Monday, March 12, 2007

Perfectionism?

When I was a child, I usually had a pretty messy room. (Okay, not much has changed...) It wasn't that I didn't prefer having a clean room. It's just that my standard for cleanliness was set too high, and I was that kind of perfectionist who would rather do nothing than do something sub-standard. And I wanted to be able to have the time to give my room that perfect cleaning, all in one shot.

And "perfect" meant that my clothes were put away, my desk was arranged with a few books posed just so on it, that my stuffed animals were arranged in a certain way on my bed, that everything in my room was perfectly posed and balanced. Of course, in order to sleep in my bed, I had to move stuffed animals. In order to use the desk, things would have to be shifted around. My ideal clean room was a room where I couldn't actually live.

Some of those tendencies have fallen away as I've aged, and yet there are still hints of those tendencies that remain. I still would rather do one big cleaning effort than keep things tidy on a daily basis. I'm the same way with my schoolwork, and I think you've noticed. I tend to prefer making one big effort, racing to the finish line. I really struggle with daily diligence.

I was thinking about these tendencies this week, as we've been finishing up unpacking and organising the house. My heart rejoices as I figure out the perfect place to put things, as we fill up a new bookcase and organise our CDs into the CD rack. But how long will this remain as it is? Will I put things back in their right place, when I actually start using those cookbooks that sit on that one shelf? Will my CDs end up a jumble of discs without cases again? Will it have to come to the place where I will yet again have to do a big reorganisation of the house, because everything's all strewn about? (And will I ever get to the place where I remember to wash floors and vacuum on a regular basis?)

How can I be both fastidious about placement of ornaments and slovenly about actual cleaning? How do people make themselves do anything on a regular basis?

Yes, this was an entire post about housework. (Now I'd better go translate some German.)

3 comments:

Anonymous said...

I'm thinking the same things as you about moving into the new house. And today I almost went crazy with the piles of crap that are piling up as we begin to pack and you find all of this stuff that you just don't know where to put and you don't know if you should keep.

I'm totally like you with the books placed 'just so' and little things being in certain places, but I'm not too good about the vacuuming and dusting and the general cleanliness bit.

I do have a strong notion that there are certain places that objects "need to be", and once they're I find those places I'm happy. Until then, however... not so happy.
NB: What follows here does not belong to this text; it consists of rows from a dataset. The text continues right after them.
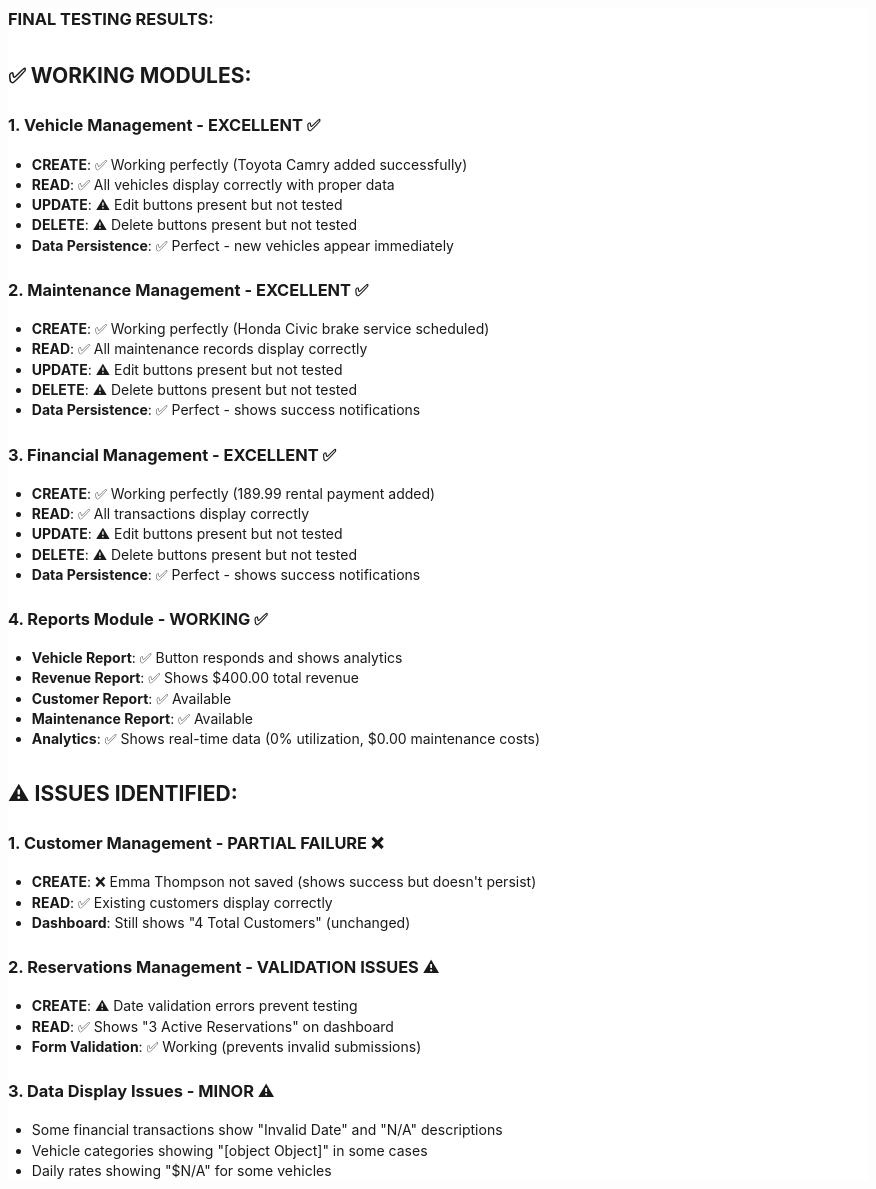 ### **FINAL TESTING RESULTS:**

## ✅ **WORKING MODULES:**

### **1. Vehicle Management - EXCELLENT ✅**
- **CREATE**: ✅ Working perfectly (Toyota Camry added successfully)
- **READ**: ✅ All vehicles display correctly with proper data
- **UPDATE**: ⚠️ Edit buttons present but not tested
- **DELETE**: ⚠️ Delete buttons present but not tested
- **Data Persistence**: ✅ Perfect - new vehicles appear immediately

### **2. Maintenance Management - EXCELLENT ✅**
- **CREATE**: ✅ Working perfectly (Honda Civic brake service scheduled)
- **READ**: ✅ All maintenance records display correctly
- **UPDATE**: ⚠️ Edit buttons present but not tested
- **DELETE**: ⚠️ Delete buttons present but not tested
- **Data Persistence**: ✅ Perfect - shows success notifications

### **3. Financial Management - EXCELLENT ✅**
- **CREATE**: ✅ Working perfectly (189.99 rental payment added)
- **READ**: ✅ All transactions display correctly
- **UPDATE**: ⚠️ Edit buttons present but not tested
- **DELETE**: ⚠️ Delete buttons present but not tested
- **Data Persistence**: ✅ Perfect - shows success notifications

### **4. Reports Module - WORKING ✅**
- **Vehicle Report**: ✅ Button responds and shows analytics
- **Revenue Report**: ✅ Shows $400.00 total revenue
- **Customer Report**: ✅ Available
- **Maintenance Report**: ✅ Available
- **Analytics**: ✅ Shows real-time data (0% utilization, $0.00 maintenance costs)

## ⚠️ **ISSUES IDENTIFIED:**

### **1. Customer Management - PARTIAL FAILURE ❌**
- **CREATE**: ❌ Emma Thompson not saved (shows success but doesn't persist)
- **READ**: ✅ Existing customers display correctly
- **Dashboard**: Still shows "4 Total Customers" (unchanged)

### **2. Reservations Management - VALIDATION ISSUES ⚠️**
- **CREATE**: ⚠️ Date validation errors prevent testing
- **READ**: ✅ Shows "3 Active Reservations" on dashboard
- **Form Validation**: ✅ Working (prevents invalid submissions)

### **3. Data Display Issues - MINOR ⚠️**
- Some financial transactions show "Invalid Date" and "N/A" descriptions
- Vehicle categories showing "[object Object]" in some cases
- Daily rates showing "$N/A" for some vehicles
And it feels like the whole house is in the beginning process of an uproar as we prepare to move. :( -- But of course I'm certain that things will NEVER be messy in the new house... :)

LynnieC said...

Not related: The radio station I'm listening to is playing "Valeri" by the Monkees and I thought you should know. Please think fondly back to our high school years, a general love of the Monkees, and Davy Jones pretending to play the guitar. He totally rocked the tambourine though. That was never in question.

arimich said...

The tambourine is hard to play, man. I always thought really enthusiastic tambourine players were kind of funny, but then I experimented a bit one day and it's tough to really do stuff with one of those things. Kudos to Davy Jones.